Rasheed Wallace - LOSER |
WINNERSDisreputable shopping-mall Santas received a huge boost this week, as unemployed Iraqi dictator Saddam Hussein made them look downright respectable by comparison. Saddam, meanwhile, looked like he should be selling "original glass art" off a batik blanket on Hawthorne. Better luck next time, Ba'athists!
Speaking of Hawthorne, Southeast neighborhood activists finally gained in their battle to stop a multimillion-dollar cap from obliterating the Mount Tabor reservoir. City commish Dan Saltzman agreed to reopen debate over the capping plan. Aspiring protesters, take note: If a bunch of people join hands around something enough times, good things will happen.
Human wind-power experiment Lars Larson hoisted the gilded scepter of victory again this week. The conservative radio host's spirited diatribes about taxation of soldiers stationed overseas, aired on billionaire Paul Allen's KXL, contributed to a military-friendly change in tax law. Larson's ever-multiplying legion of followers roared their approval...
LOSERS
...and yet, oddly enough, Lars was not the most outspoken Allen employee of the week. Rasheed Wallace, 29-year-old Blazers problem child, unleashed a torrent of invective in a rare Oregonian interview. The underachieving multimillionaire complained that the NBA exploits black players.

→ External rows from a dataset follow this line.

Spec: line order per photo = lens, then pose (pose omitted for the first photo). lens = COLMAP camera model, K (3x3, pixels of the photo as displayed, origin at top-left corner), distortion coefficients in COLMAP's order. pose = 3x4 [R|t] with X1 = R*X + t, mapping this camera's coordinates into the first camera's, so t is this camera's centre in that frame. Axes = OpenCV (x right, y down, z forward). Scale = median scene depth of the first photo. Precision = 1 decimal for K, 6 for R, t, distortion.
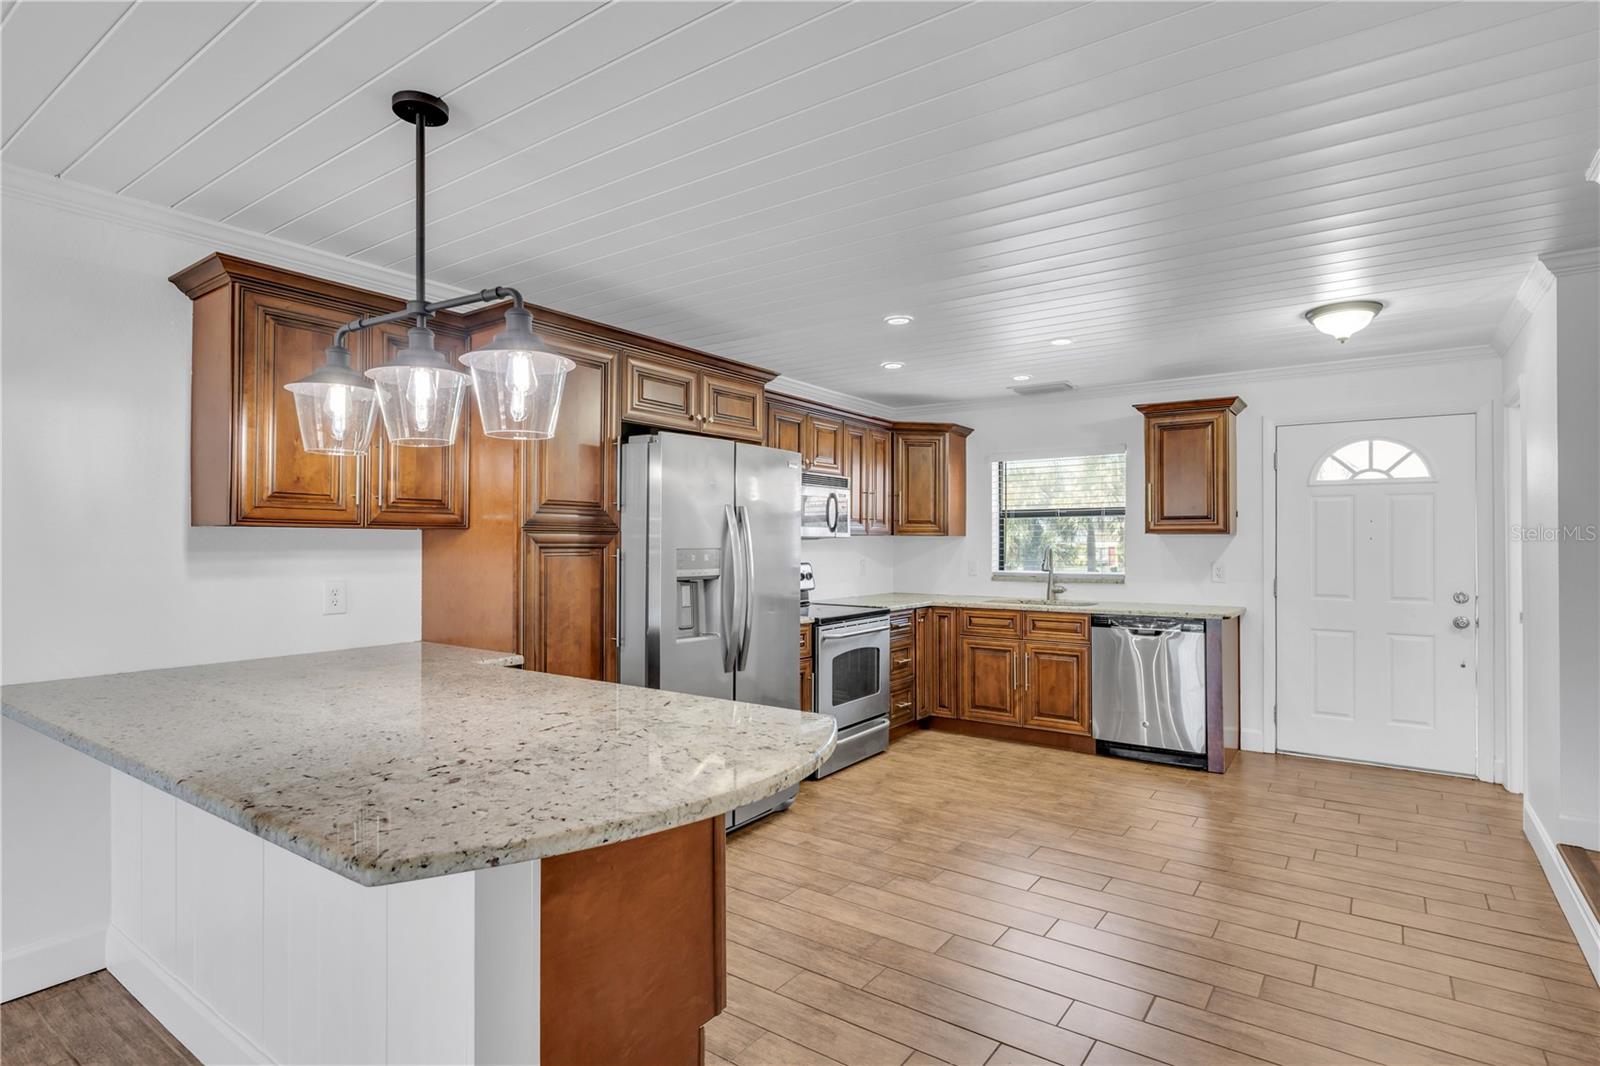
lens RADIAL K [[744.9, 0, 769.5], [0, 744.9, 541.8], [0, 0, 1]] dist [-0.005250, 0.001571]
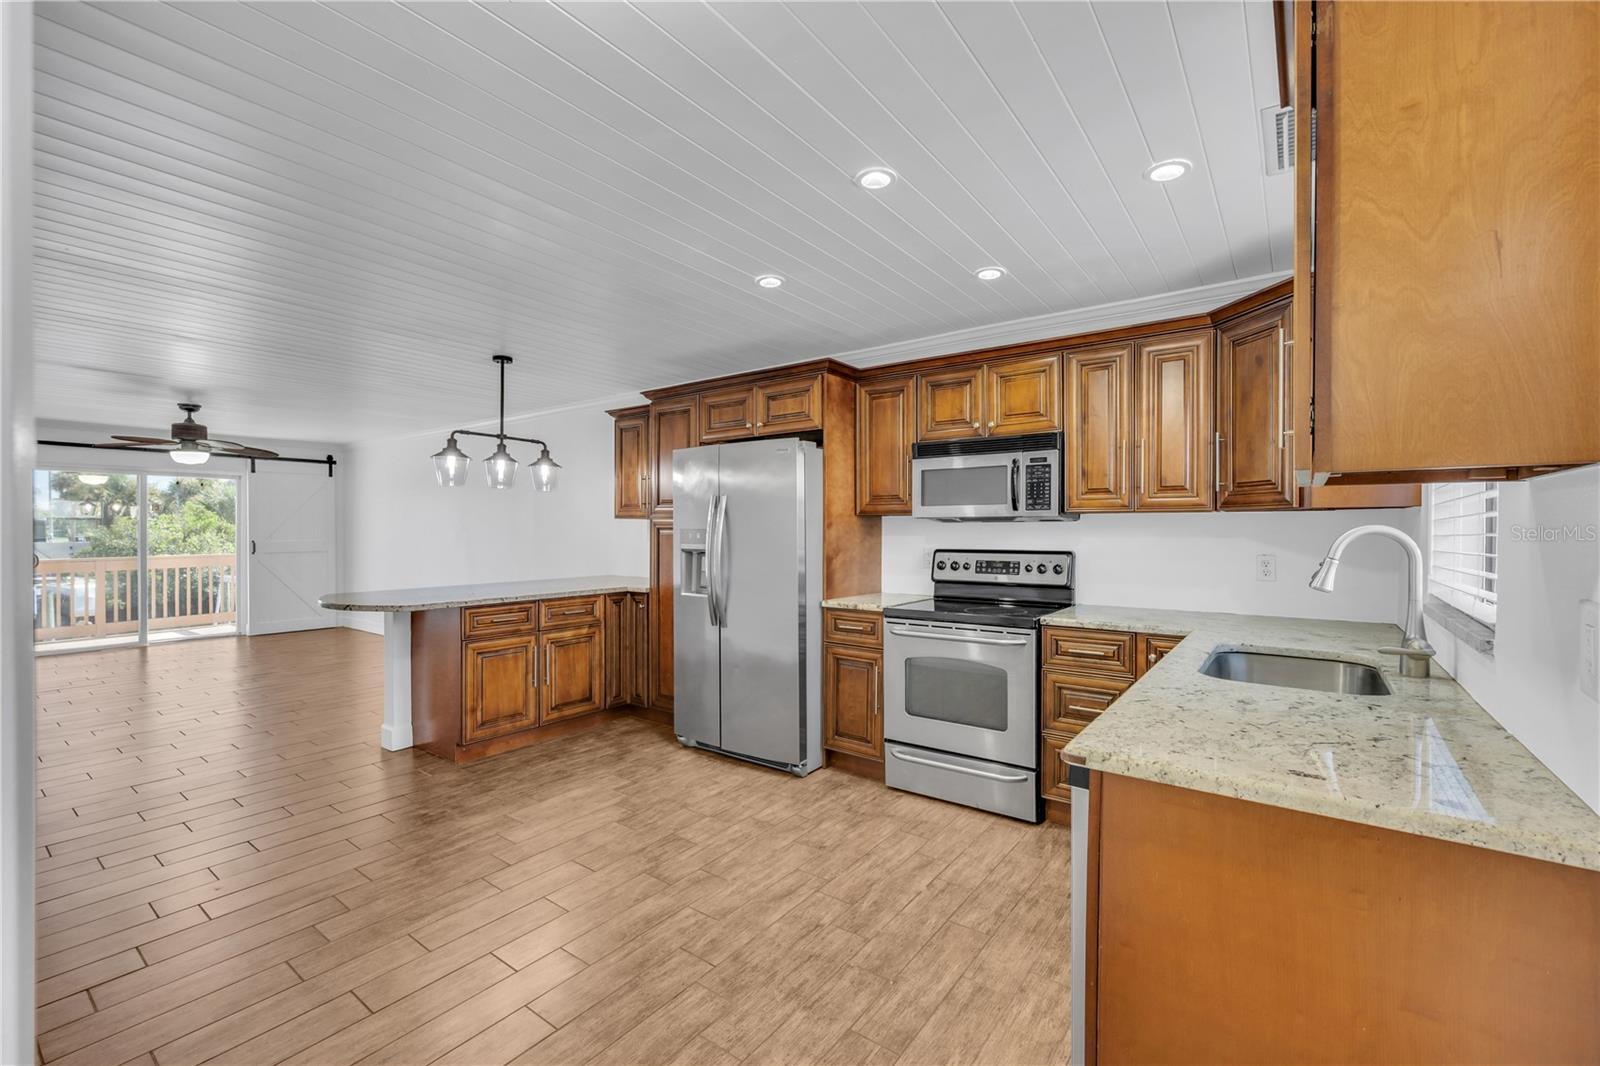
lens RADIAL K [[668.7, 0, 796.1], [0, 668.7, 534.3], [0, 0, 1]] dist [-0.002206, -0.000280]
pose [[0.053071, 0.010104, -0.998540, 0.791444], [0.002528, 0.999944, 0.010252, 0.004859], [0.998588, -0.003069, 0.053042, 0.776665]]
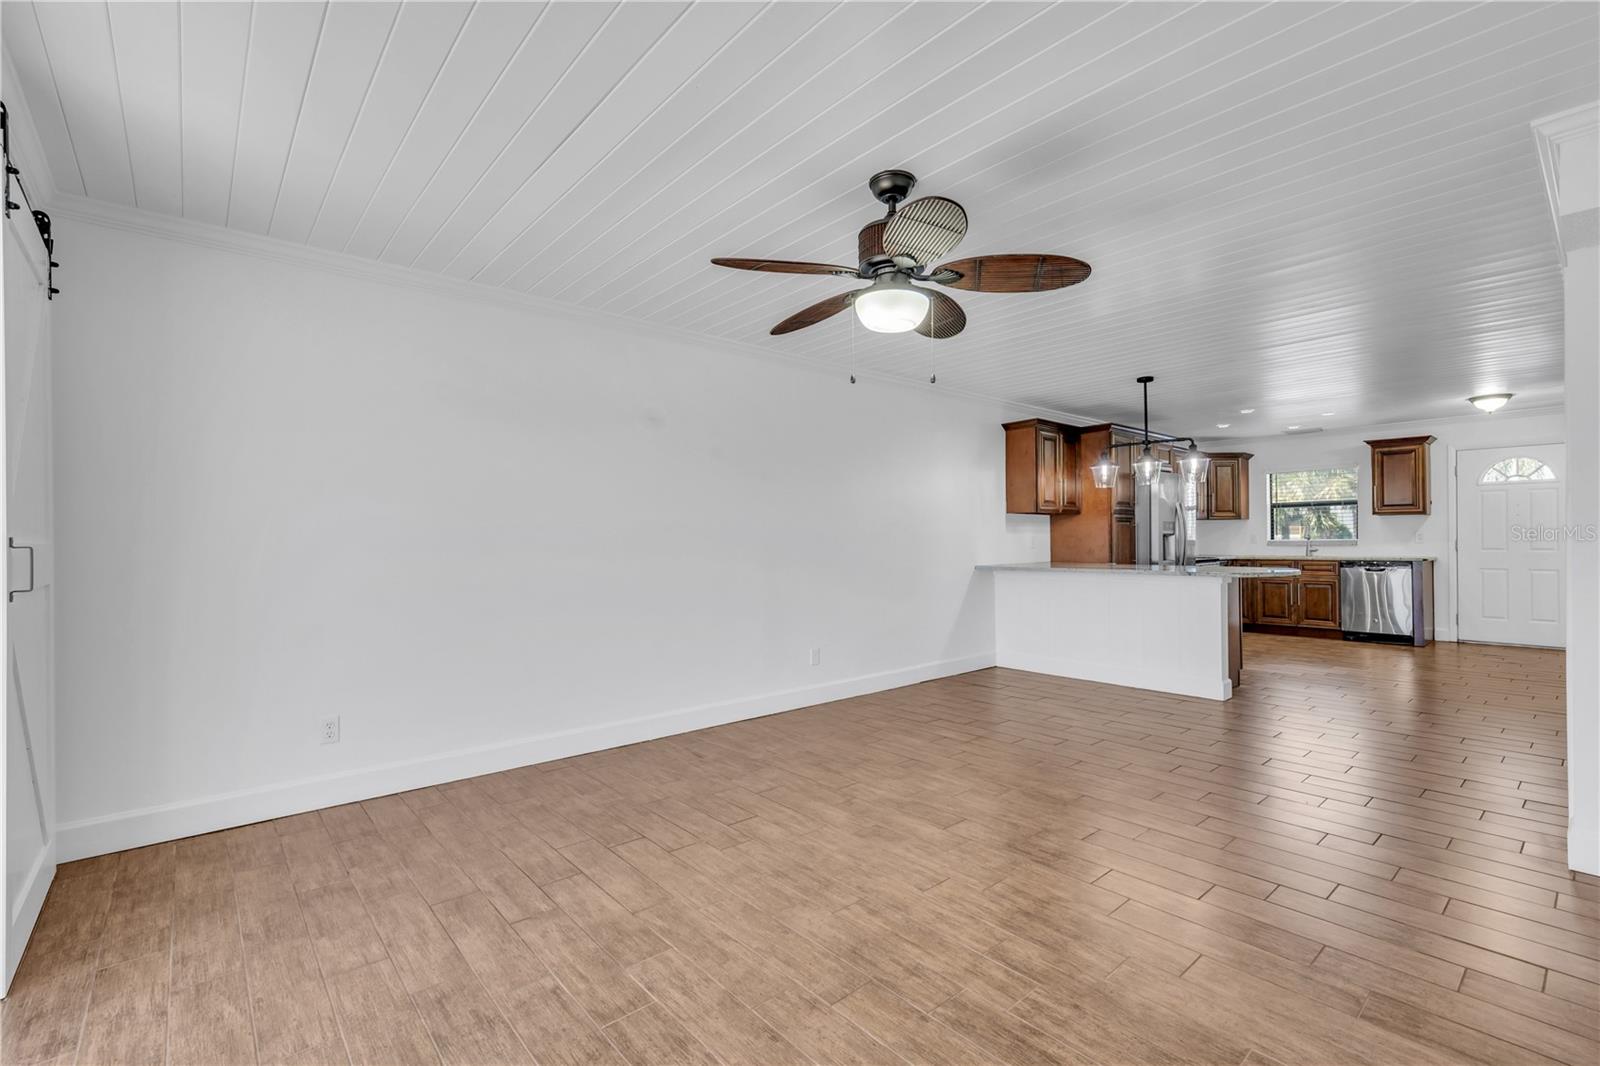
lens RADIAL K [[744.9, 0, 797.7], [0, 744.9, 543.3], [0, 0, 1]] dist [-0.005250, 0.001571]
pose [[0.988661, -0.009983, -0.149829, -0.601930], [0.010537, 0.999940, 0.002906, 0.038389], [0.149791, -0.004452, 0.988708, -0.980645]]
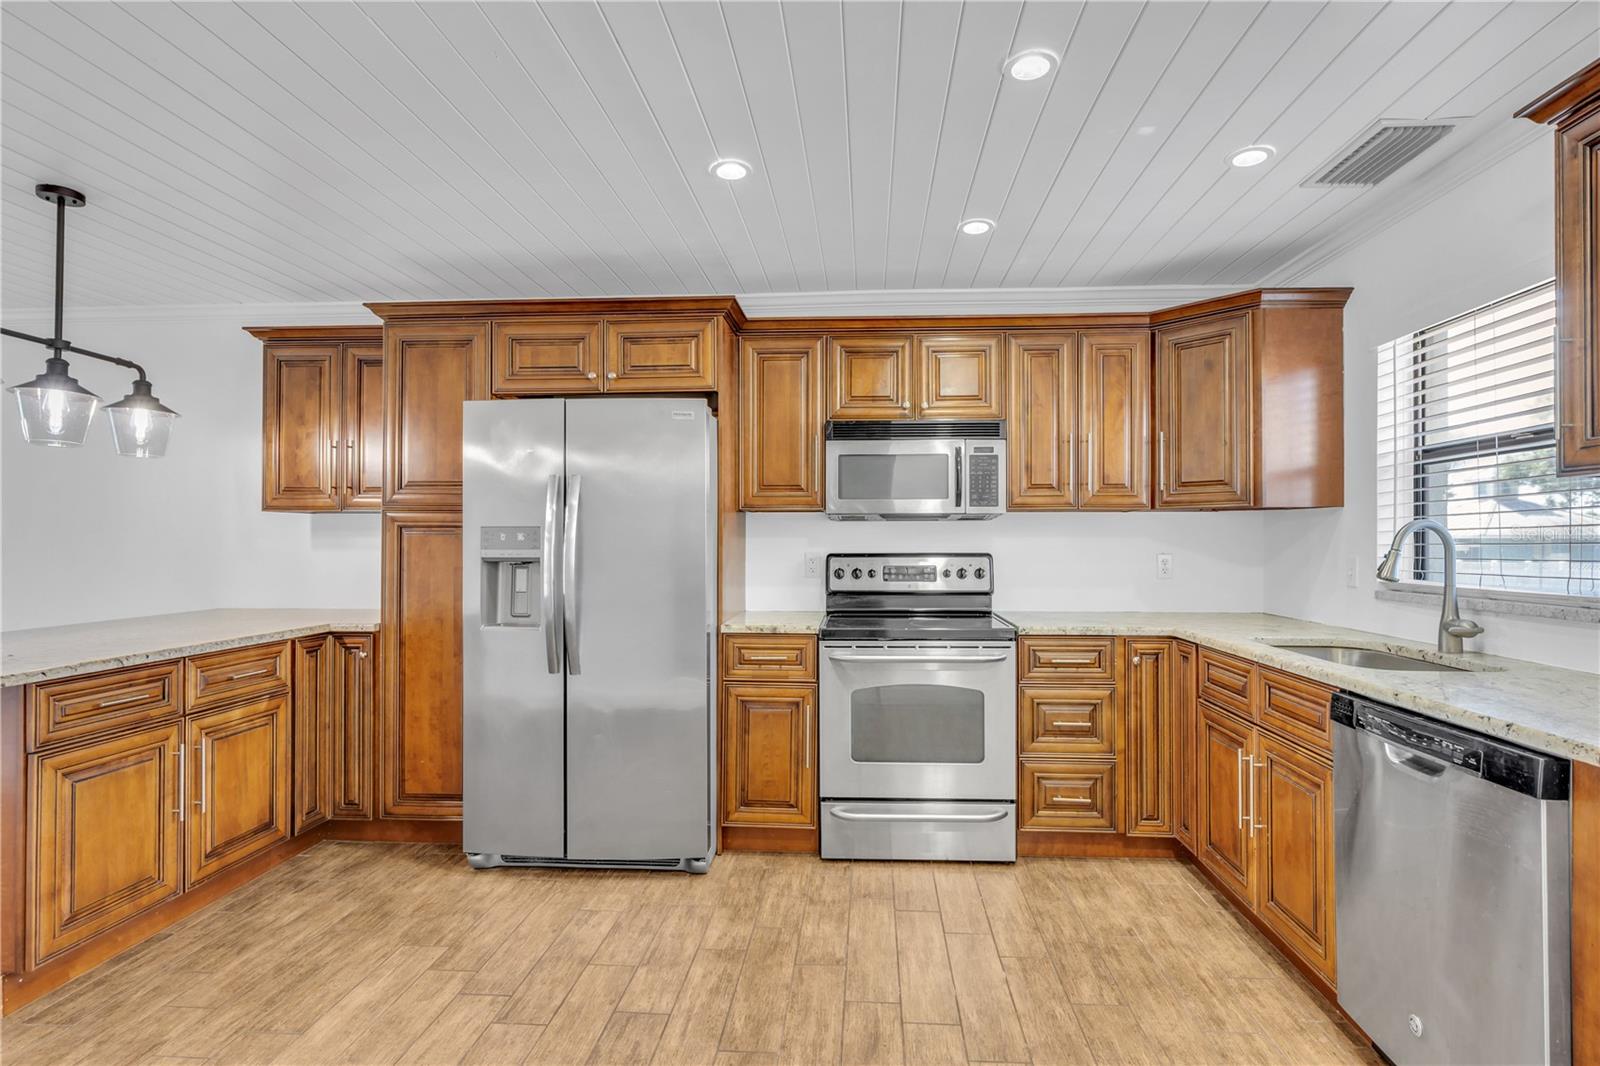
lens RADIAL K [[782.3, 0, 820.9], [0, 782.3, 531.9], [0, 0, 1]] dist [0.001550, -0.001960]
pose [[0.588169, -0.003455, -0.808731, 0.604009], [0.000303, 0.999992, -0.004051, 0.013676], [0.808738, 0.002138, 0.588165, 0.520865]]
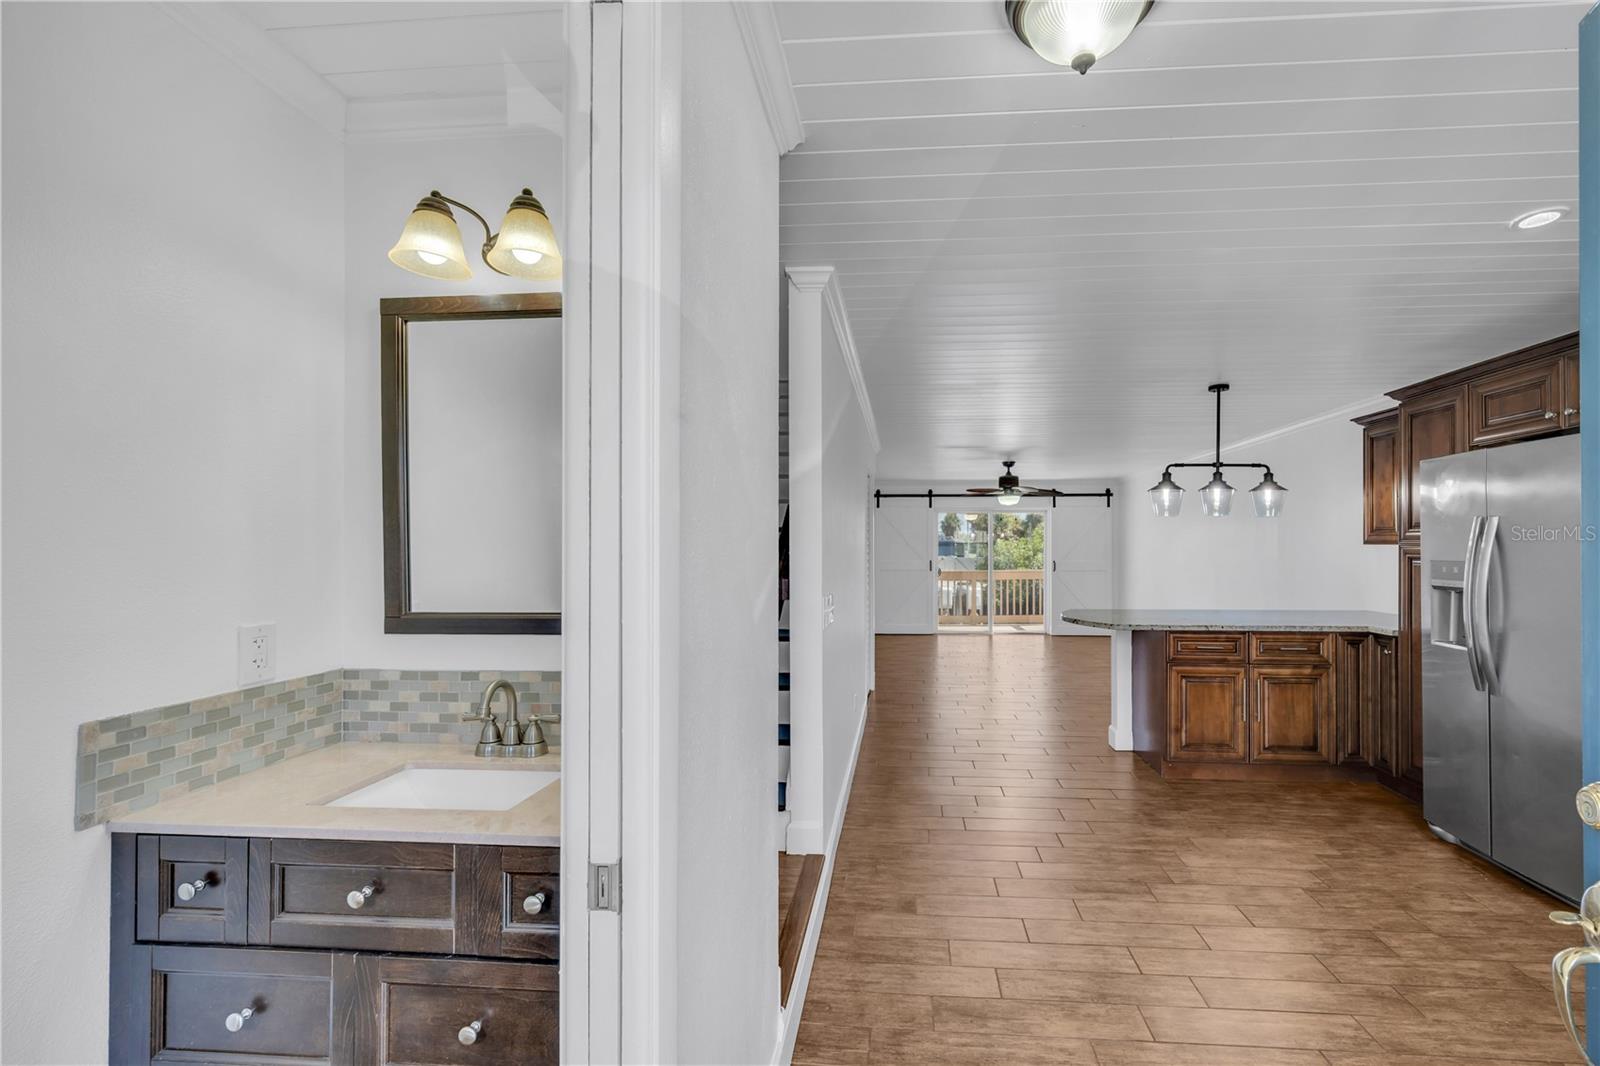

Meanwhile, apparently heedless of Rasheed's pain, Oregon's poor kids wallowed in their own trivial problems. A county-by-county study reported that 321,000 Oregon children live at or near the poverty level. That's one out of three kids in the state. One social worker described parts of Coos County as "mini-Appalachia." Rumors that the NBA is exploiting all 321,000 impoverished children could not be confirmed.
Marine-life lovers shed orca-sized tears when the famed killer whale Keiko, ex-Oregonian and star of the movie Free Willy, croaked Friday just off Norway. There was no autopsy before Monday's burial, and the cause of death was labeled "pneumonia." Exploitation by the NBA is reportedly not being investigated as a potential cause.
Portland hobbit lovers reeled after an unexpected setback. Though The Return of the King opens today, a scheduled five-day Tolkien fan-fest at the Oregon Convention Center collapsed under murky circumstances. Organizers won't comment, but some Middle Earth insiders blame the NBA's well-known exploitation of hobbits.